▸ Work order 1: In the records, reproduce every line from the one containing "к 12 вольтам" down to the one containing "н на каждый участок.", both included, and nothing else.
———
On average, we are subjected to 5,000 marketing messages per day. It’s therefore no surprise that if you try to recall a promotional email that you received yesterday, you’ll struggle.

Research also estimates that a typical professional sends and receives 131 emails each day. Add to that the volume of social updates, SMS and IM conversations consumed during those waking hours and you’re faced with a vast amount of ‘noise’. Being heard is therefore paramount. But how do you achieve that all-important cut through?

A number of marketers still don’t truly understand how to personalise – greeting someone by their name, rather than sir or madam, is not enough

Many marketers have pinned their hopes on email personalisation being the answer. This is good news, to a certain extent – personalisation is crucial. However, a number of marketers still don’t truly understand how to personalise. Greeting someone by their name, rather than simply sir/madam, is not enough. In fact, a personalised message, while important, is actually only one element that needs to be considered. There’s much more to truly personalised comms than meets the eye.

We need to begin by thinking about the number of consumers who will have been struck down with a bout of ‘content fatigue’. Our brains now know how to filter out irrelevant communications, even if only on a subconscious level, which explains why, generally, 80% of content still fails to drive any traffic or engagement. The growing importance of peer reviews and brand recommendations adds a further degree of complexity, making these increasingly savvy consumers harder to influence.
———
▸ Work order 2: According to the passage on marketing emails, why does 80% of content generally fail to drive any traffic or engagement?
———
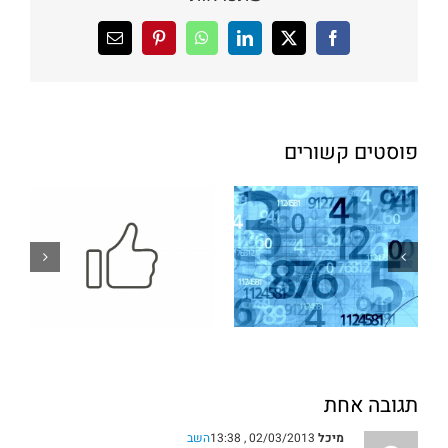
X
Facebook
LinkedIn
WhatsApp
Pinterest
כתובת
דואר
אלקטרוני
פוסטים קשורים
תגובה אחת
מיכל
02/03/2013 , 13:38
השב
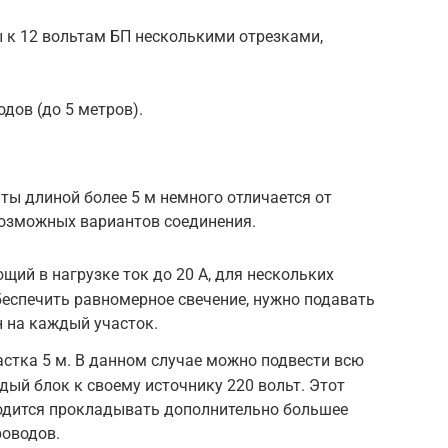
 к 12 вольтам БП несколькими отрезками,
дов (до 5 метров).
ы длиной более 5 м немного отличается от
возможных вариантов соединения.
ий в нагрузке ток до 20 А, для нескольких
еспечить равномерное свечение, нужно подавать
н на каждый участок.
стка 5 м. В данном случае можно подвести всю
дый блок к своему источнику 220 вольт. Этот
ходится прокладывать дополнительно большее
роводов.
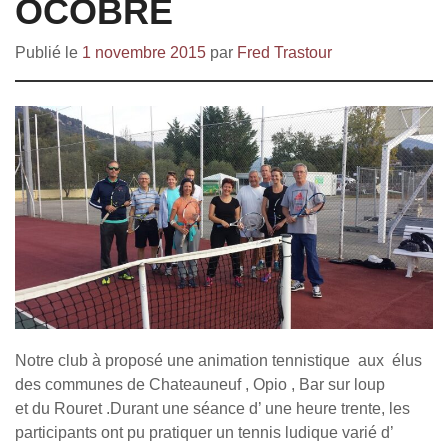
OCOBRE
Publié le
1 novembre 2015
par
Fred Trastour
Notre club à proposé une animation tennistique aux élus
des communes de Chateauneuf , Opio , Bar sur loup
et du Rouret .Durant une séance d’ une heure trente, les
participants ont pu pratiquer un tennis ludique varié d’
———
▸ Your response 1:
 к 12 вольтам БП несколькими отрезками,
дов (до 5 метров).
ы длиной более 5 м немного отличается от
возможных вариантов соединения.
ий в нагрузке ток до 20 А, для нескольких
еспечить равномерное свечение, нужно подавать
н на каждый участок.

▸ Your response 2: Our brains now know how to filter out irrelevant communications, even if only on a subconscious level.